Le Premier ministre israélien Benjamin Netanyahu a affirmé lundi qu’Israël maintiendra le contrôle total de la bande de Gaza, malgré la pression croissante de la communauté internationale pour faciliter l’acheminement de l’aide humanitaire et éviter une famine imminente dans l’enclave palestinienne. Alors que l’armée israélienne intensifie son offensive, des appels à la modération se multiplient, y compris de la part d’alliés traditionnels comme les États-Unis.

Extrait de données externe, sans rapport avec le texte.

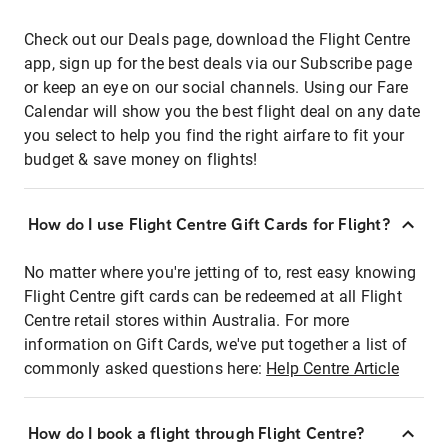
Check out our Deals page, download the Flight Centre
app, sign up for the best deals via our Subscribe page
or keep an eye on our social channels. Using our Fare
Calendar will show you the best flight deal on any date
you select to help you find the right airfare to fit your
budget & save money on flights!
How do I use Flight Centre Gift Cards for Flight?
No matter where you're jetting of to, rest easy knowing
Flight Centre gift cards can be redeemed at all Flight
Centre retail stores within Australia. For more
information on Gift Cards, we've put together a list of
commonly asked questions here:
Help Centre Article
How do I book a flight through Flight Centre?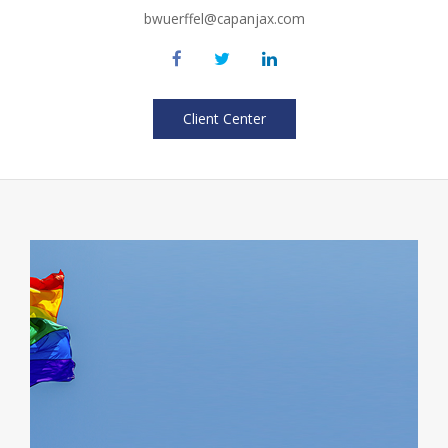
bwuerffel@capanjax.com
Client Center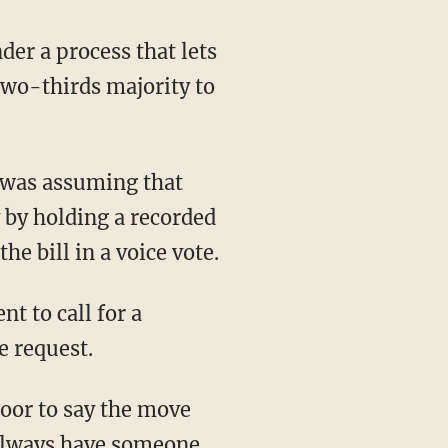
er a process that lets
two-thirds majority to
t was assuming that
y by holding a recorded
e bill in a voice vote.
 to call for a
e request.
loor to say the move
always have someone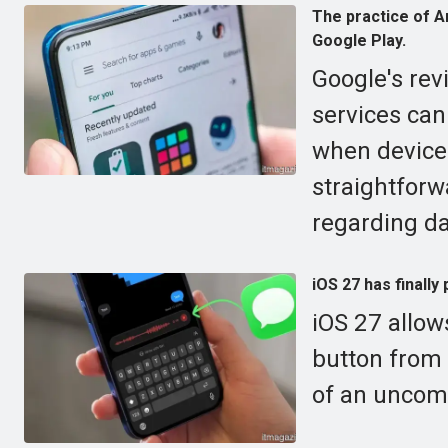
The practice of An
Google Play.
Google's rev
services can
when devices
straightforw
regarding d
iOS 27 has finally
iOS 27 allow
button from
of an uncomf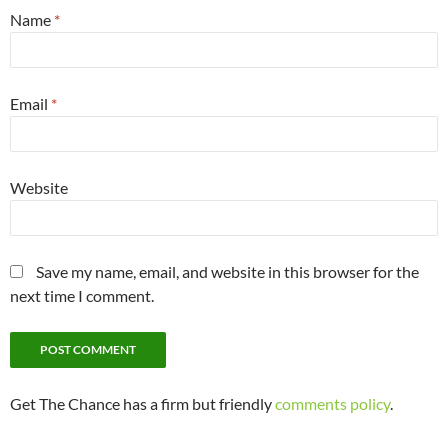
Name
*
Email
*
Website
Save my name, email, and website in this browser for the
next time I comment.
Get The Chance has a firm but friendly
comments policy
.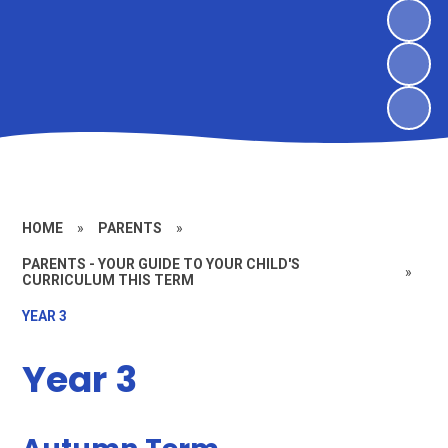
HOME
»
PARENTS
»
PARENTS - YOUR GUIDE TO YOUR CHILD'S
»
CURRICULUM THIS TERM
YEAR 3
Year 3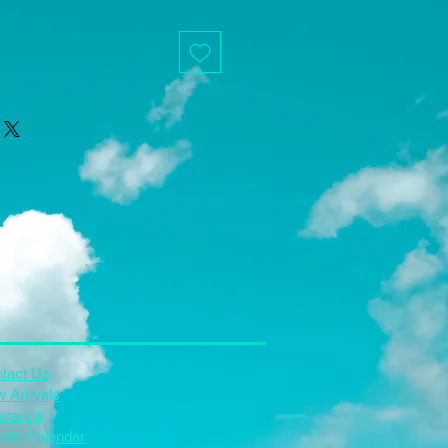
tact Us
 Arrivals
arance
nts Calendar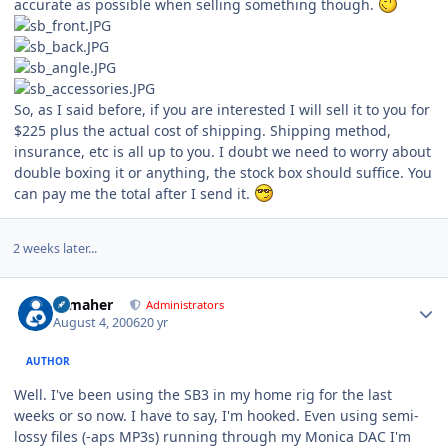
accurate as possible when selling something though.
So, as I said before, if you are interested I will sell it to you for
$225 plus the actual cost of shipping. Shipping method,
insurance, etc is all up to you. I doubt we need to worry about
double boxing it or anything, the stock box should suffice. You
can pay me the total after I send it.
2 weeks later...
Author stats
n_maher
Administrators
August 4, 2006
20 yr
AUTHOR
Well. I've been using the SB3 in my home rig for the last
weeks or so now. I have to say, I'm hooked. Even using semi-
lossy files (-aps MP3s) running through my Monica DAC I'm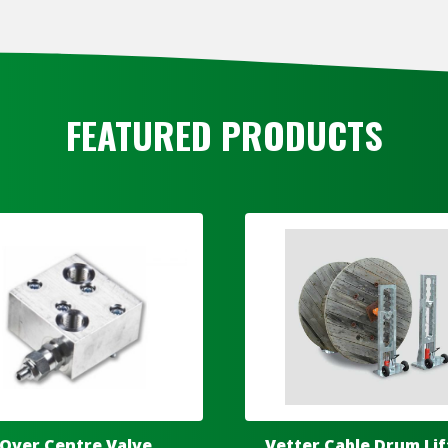
FEATURED PRODUCTS
Over Centre Valve
Vetter Cable Drum Lif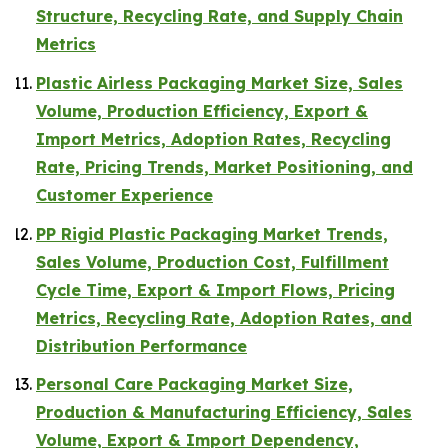
Structure, Recycling Rate, and Supply Chain
Metrics
Plastic Airless Packaging Market Size, Sales
Volume, Production Efficiency, Export &
Import Metrics, Adoption Rates, Recycling
Rate, Pricing Trends, Market Positioning, and
Customer Experience
PP Rigid Plastic Packaging Market Trends,
Sales Volume, Production Cost, Fulfillment
Cycle Time, Export & Import Flows, Pricing
Metrics, Recycling Rate, Adoption Rates, and
Distribution Performance
Personal Care Packaging Market Size,
Production & Manufacturing Efficiency, Sales
Volume, Export & Import Dependency,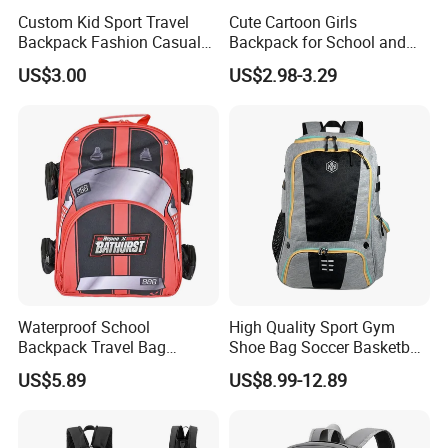
Custom Kid Sport Travel
Cute Cartoon Girls
Backpack Fashion Casual
Backpack for School and
Promotional School
Travel
US$3.00
US$2.98-3.29
Backpack
Waterproof School
High Quality Sport Gym
Backpack Travel Bag
Shoe Bag Soccer Basketball
Ergonomic Design with
Backpack Volleyball
US$5.89
US$8.99-12.89
Multiple Compartments for
Football Bag
Students & Teens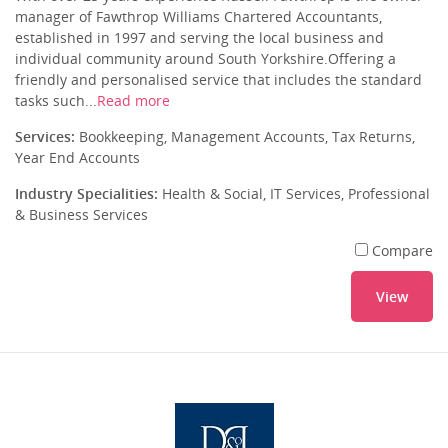
manager of Fawthrop Williams Chartered Accountants,
established in 1997 and serving the local business and
individual community around South Yorkshire.Offering a
friendly and personalised service that includes the standard
tasks such...
Read more
Services:
Bookkeeping, Management Accounts, Tax Returns,
Year End Accounts
Industry Specialities:
Health & Social, IT Services, Professional
& Business Services
Compare
View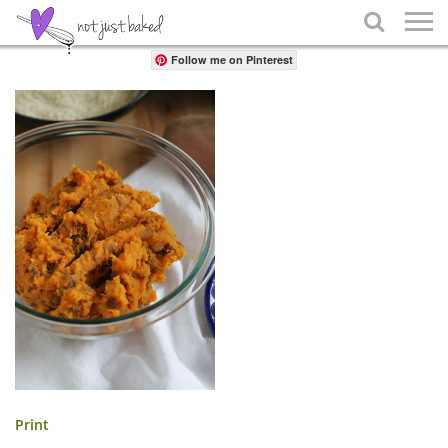
Share

Follow me on Pinterest
Print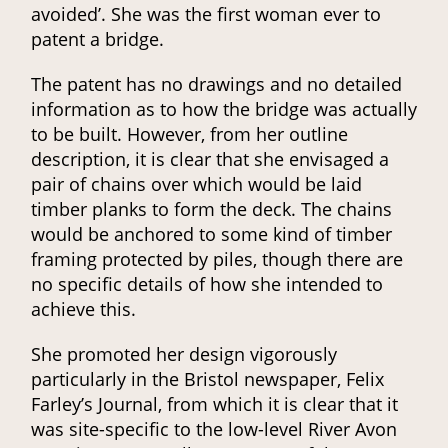
avoided’. She was the first woman ever to
patent a bridge.
The patent has no drawings and no detailed
information as to how the bridge was actually
to be built. However, from her outline
description, it is clear that she envisaged a
pair of chains over which would be laid
timber planks to form the deck. The chains
would be anchored to some kind of timber
framing protected by piles, though there are
no specific details of how she intended to
achieve this.
She promoted her design vigorously
particularly in the Bristol newspaper, Felix
Farley’s Journal, from which it is clear that it
was site-specific to the low-level River Avon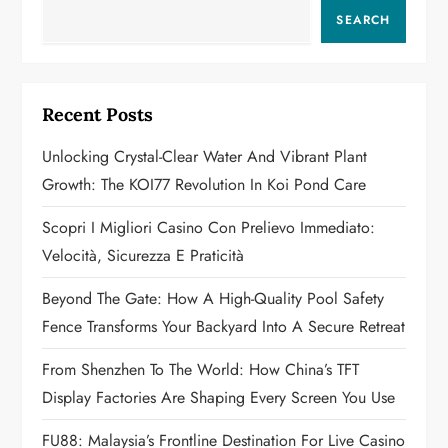
v
SEARCH
i
g
Recent Posts
a
Unlocking Crystal-Clear Water And Vibrant Plant
Growth: The KOI77 Revolution In Koi Pond Care
t
Scopri I Migliori Casino Con Prelievo Immediato:
i
Velocità, Sicurezza E Praticità
o
Beyond The Gate: How A High-Quality Pool Safety
n
Fence Transforms Your Backyard Into A Secure Retreat
From Shenzhen To The World: How China’s TFT
Display Factories Are Shaping Every Screen You Use
FU88: Malaysia’s Frontline Destination For Live Casino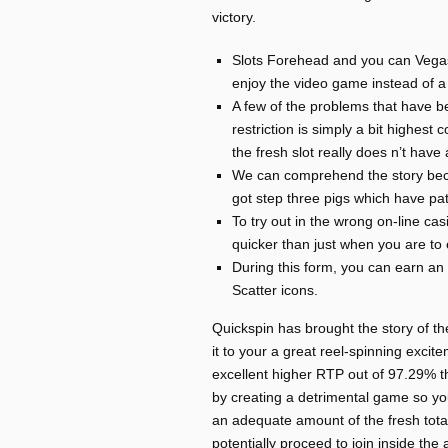
victory.
Slots Forehead and you can VegasS
enjoy the video game instead of a
A few of the problems that have 
restriction is simply a bit highes
the fresh slot really does n’t hav
We can comprehend the story becau
got step three pigs which have pat
To try out in the wrong on-line ca
quicker than just when you are to 
During this form, you can earn an
Scatter icons.
Quickspin has brought the story of t
it to your a great reel-spinning excit
excellent higher RTP out of 97.29% th
by creating a detrimental game so you
an adequate amount of the fresh totall
potentially proceed to join inside th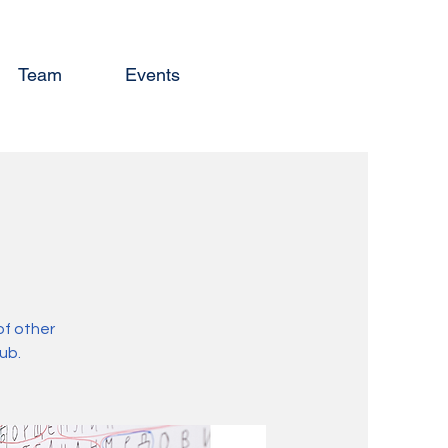
Team
Events
of other
ub.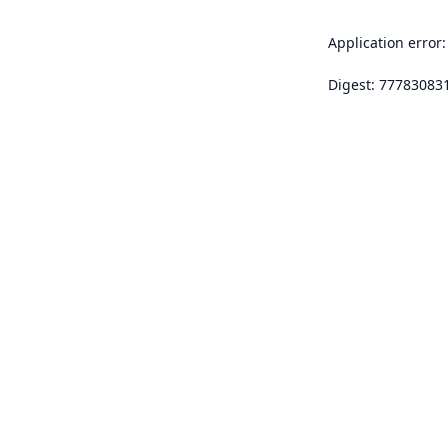
Application error:
Digest: 77783083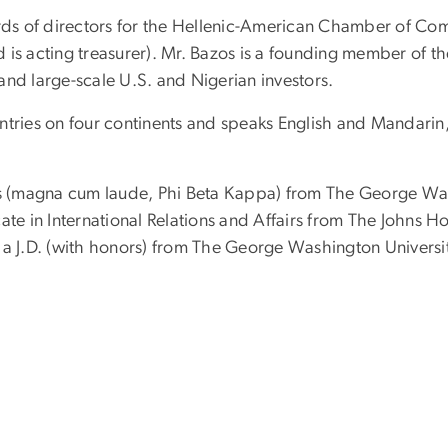
ards of directors for the Hellenic-American Chamber of Com
is acting treasurer). Mr. Bazos is a founding member of th
and large-scale U.S. and Nigerian investors.
tries on four continents and speaks English and Mandarin, 
es (magna cum laude, Phi Beta Kappa) from The George Wash
ficate in International Relations and Affairs from The Johns
 a J.D. (with honors) from The George Washington Universi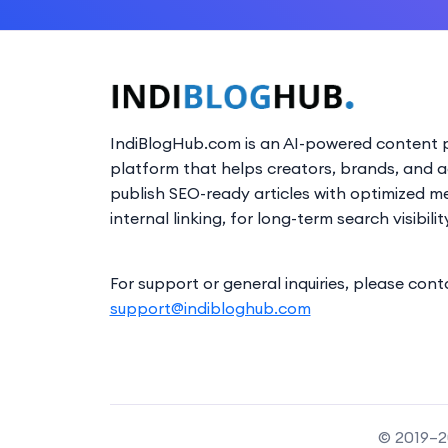
IndiBlogHub.com is an AI-powered content p
platform that helps creators, brands, and 
publish SEO-ready articles with optimized m
internal linking, for long-term search visibilit
For support or general inquiries, please cont
support@indibloghub.com
© 2019–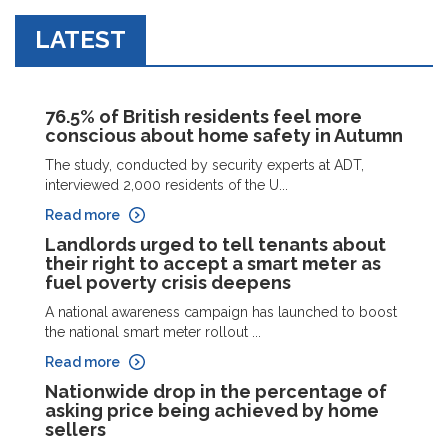
LATEST
76.5% of British residents feel more
conscious about home safety in Autumn
The study, conducted by security experts at ADT,
interviewed 2,000 residents of the U...
Read more
Landlords urged to tell tenants about
their right to accept a smart meter as
fuel poverty crisis deepens
A national awareness campaign has launched to boost
the national smart meter rollout ...
Read more
Nationwide drop in the percentage of
asking price being achieved by home
sellers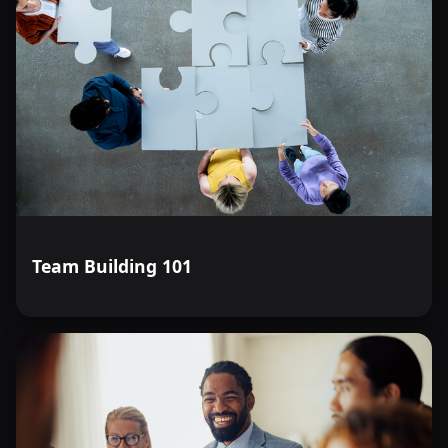
Team Building 101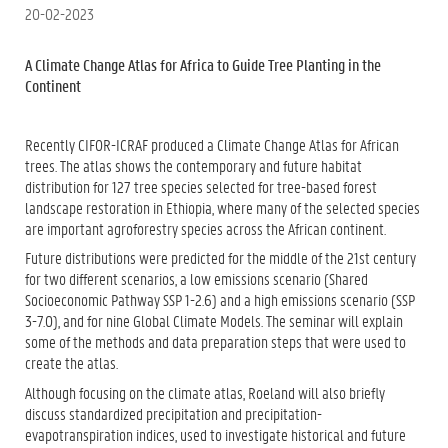
20-02-2023
A Climate Change Atlas for Africa to Guide Tree Planting in the
Continent
Recently CIFOR-ICRAF produced a Climate Change Atlas for African
trees. The atlas shows the contemporary and future habitat
distribution for 127 tree species selected for tree-based forest
landscape restoration in Ethiopia, where many of the selected species
are important agroforestry species across the African continent.
Future distributions were predicted for the middle of the 21st century
for two different scenarios, a low emissions scenario (Shared
Socioeconomic Pathway SSP 1-2.6) and a high emissions scenario (SSP
3-7.0), and for nine Global Climate Models. The seminar will explain
some of the methods and data preparation steps that were used to
create the atlas.
Although focusing on the climate atlas, Roeland will also briefly
discuss standardized precipitation and precipitation-
evapotranspiration indices, used to investigate historical and future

Dans une vidéo diffusée lundi, Netanyahu a réaffirmé son objectif de « victoire totale », incluant la libération des 58 otages encore détenus par le Hamas et la destruction de l’organisation islamiste. Il a reconnu que même certains des plus fidèles soutiens d’Israël au Congrès américain expriment désormais des inquiétudes croissantes face aux souffrances humanitaires à Gaza. L’armée a d’ailleurs commencé à autoriser l’entrée de convois d’aide, bloqués depuis mars, vers le nord de l’enclave.

L’opération militaire, baptisée « Chariots de Gideon », s’est intensifiée ces derniers jours. L’armée affirme avoir frappé 160 cibles, notamment des infrastructures souterraines, des dépôts d’armes et des positions du Hamas. À Khan Younis, dans le sud de Gaza, l’armée israélienne a également mené un raid d’infiltration, tuant un commandant d’un groupe militant allié au Hamas. Selon les autorités locales, les frappes ont fait plus de 500 morts en huit jours, dont 40 lundi.

Malgré ces opérations, la situation humanitaire à Gaza est jugée catastrophique. L’ONU estime qu’au moins 500 camions d’aide par jour sont nécessaires pour éviter la famine, alors que seulement neuf camions auraient été autorisés à entrer lundi. Le Programme alimentaire mondial affirme disposer de plus de 116 000 tonnes de nourriture prêtes à être livrées, mais la distribution reste entravée.

Un nouveau plan humanitaire soutenu par les États-Unis, prévoyant une distribution privée de l’aide via une Fondation pour Gaza, suscite la controverse. L’ONU et d’autres ONG ont rejeté l’initiative, craignant qu’elle ne remplace les mécanismes d’aide traditionnels. Plus de 100 millions de dollars d’engagements ont déjà été annoncés, mais les détails du plan restent flous.

Pendant ce temps, les négociations indirectes entre Israël et le Hamas menées au Qatar n’ont donné aucun résultat. Le Hamas rejette les propositions israéliennes conditionnant une trêve à l’exil de ses dirigeants et à la démilitarisation de Gaza. La guerre, qui a commencé après une attaque sanglante du Hamas le 7 octobre 2023, a déjà causé la mort de plus de 53 000 personnes selon les autorités locales et a déplacé la quasi-totalité de la population de Gaza.